Overview
Lundin Mining (OTCPK:LUNMF) (TSX:LUN:CA) is Canadian base metals mining company, with a relatively diversified set of operations. The producing mines are in Chile, Brazil, USA, Portugal, and Sweden, there is also the Josemaria development project in Argentina. The stock is listed in Canada & Sweden, and the reporting currency is U.S. Dollars.
The company gets most of its revenues from copper production, but also produces more material amounts of zinc, nickel, and gold, together with minor amounts of other metals. Broken down by mine, 54% of 2023 revenues came from Chile and an additional 14% from Brazil. So, the company has almost 70% of revenues coming from South America and an even higher percentage of copper revenues.
Financials
Lundin Mining is an impressive mining company which has generated consistent earnings over the years. 2021 was a particularly good year due to the elevated commodity prices, but we can in the figures below see that the company has generated reasonably good earnings even during years with less accommodative commodity prices. Adjusted EBITDA was $1,364M in 2023 and adjusted earnings were $336M.
The company pays a quarterly dividend, where the dividend yield is 2.7% using the latest share price. The dividend amounts to about $200M in capital distributions to shareholders in a year.
There have also been some substantial capital investments over the last couple of years and the capex guidance for 2024 is at $1,065M. The company has partly funded the capital investments from earnings, but we have also seen the financial leverage increase. The debt-to-equity ratio is now 0.23 and the net debt to last twelve months’ EBITDA is 1.1. These are far from extreme levels, but the higher financial leverage has made the company more exposed if we were to see a retracement in copper prices going forward.
With that said, there are no near-term liquidity concerns. In the end of 2023, the working capital was $581M and the company also has $1.5B left in its revolving credit facility.
Reserves
Early February, Lundin Mining provided a reserve update, where overall proven and probable copper reserves grew by 26% on a 100% basis. Most of that growth naturally came from the Caserones acquisition. Regardless, the average mine life is very good with these copper reserves, and I also think it is fair to assume some additional reserve growth from exploration over the coming years.
Guidance & Valuation
The production guidance for 2024 is very positive, where the production of copper, zinc, and gold production is expected to increase compared to 2023. The growth in copper production following the Caserones acquisition is particularly impressive. Nickel production is expected to decrease materially, but the overall impact to total revenues from this decline will be small. The cost guidance for 2024 is also very competitive.
From 2025 and onwards, production is expected to be more stable or possibly decline slightly, but that will also depend more on the timing of various near-term growth projects.

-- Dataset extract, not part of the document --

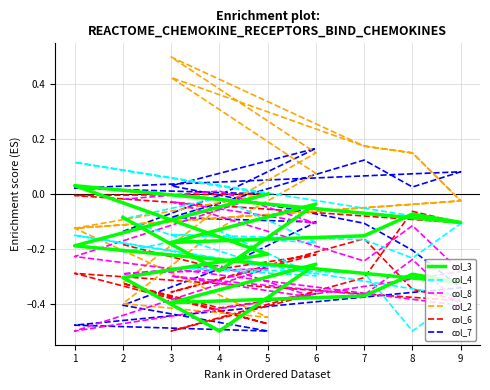

Which series has the largest range (max minus min)?

col_2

If we use the latest share price, net debt, and share count from Q4 2023, the company is trading with a market cap of $7.6B and an enterprise value of $8.8B. The estimates below are from Koyfin, where we haven’t seen that many upward revisions lately, despite a strong copper price. So, if the current copper price holds going forward, the estimates are likely slightly conservative.
Based on the latest estimates, we are looking at an EV to Earnings around 20 for 2024 and the multiple is expected to decline slightly over the coming years. That is not overly expensive, but far from dirt cheap.
Conclusion
While there is a lot to like about Lundin Mining, there are also some risks to consider. The increased financial leverage together with a larger capex budget for 2024 means the company is more dependent on higher copper prices than some of its peers or what the company has been in the past. So, the downside protection has decreased lately.

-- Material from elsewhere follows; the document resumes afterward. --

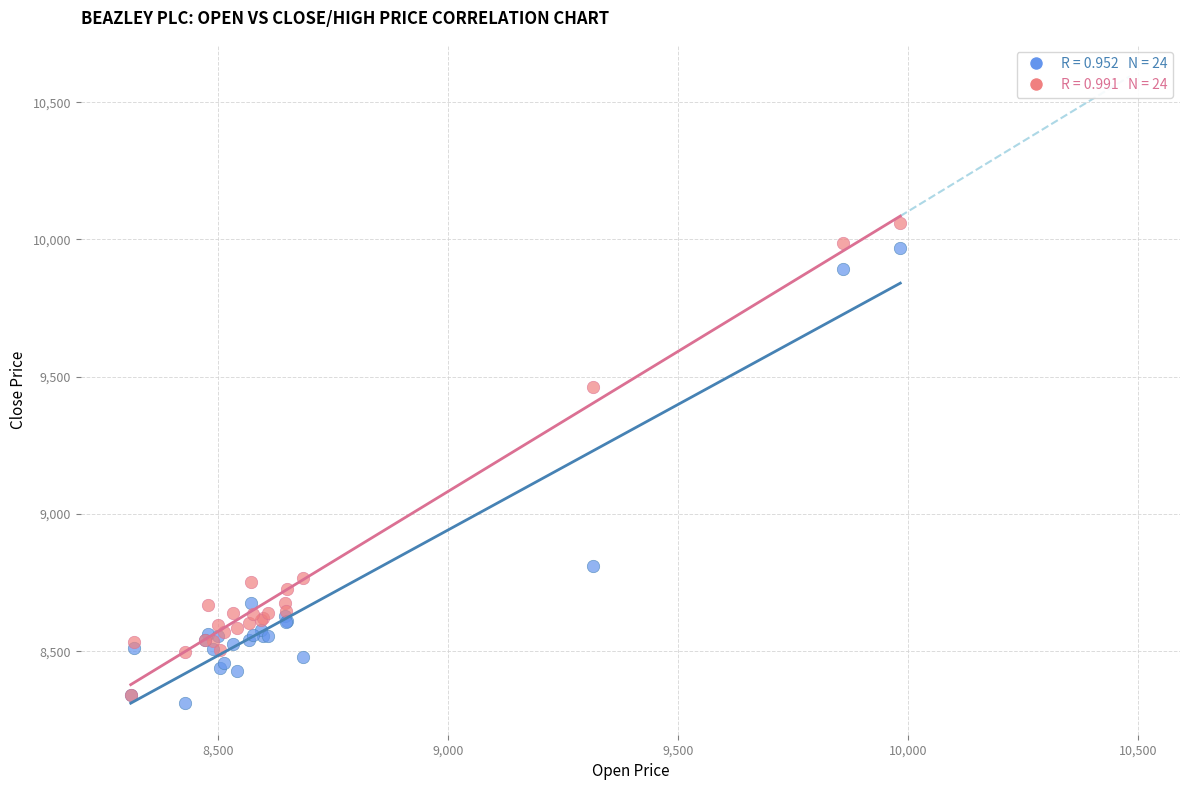

Across all series, what Y value is closest to 9184?

9461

The exposure to Chile and Argentina is relatively high and it will increase more when the Josemaria project reaches production in a few years. There are no doubt synergies operating a few mines within proximity of each other, which can put downside pressure on operating costs. However, the concentrated exposure also means regional geopolitical risks could more substantially impact the company.
Overall, I think Lundin Mining is a quality copper mining company which has managed to grow its production profitably over the years. On the valuation side, I consider the company somewhat fairly valued after a strong stock price performance over the last year, so I am neutral on the stock.
Editor’s Note: This article discusses one or more securities that do not trade on a major U.S. exchange. Please be aware of the risks associated with these stocks.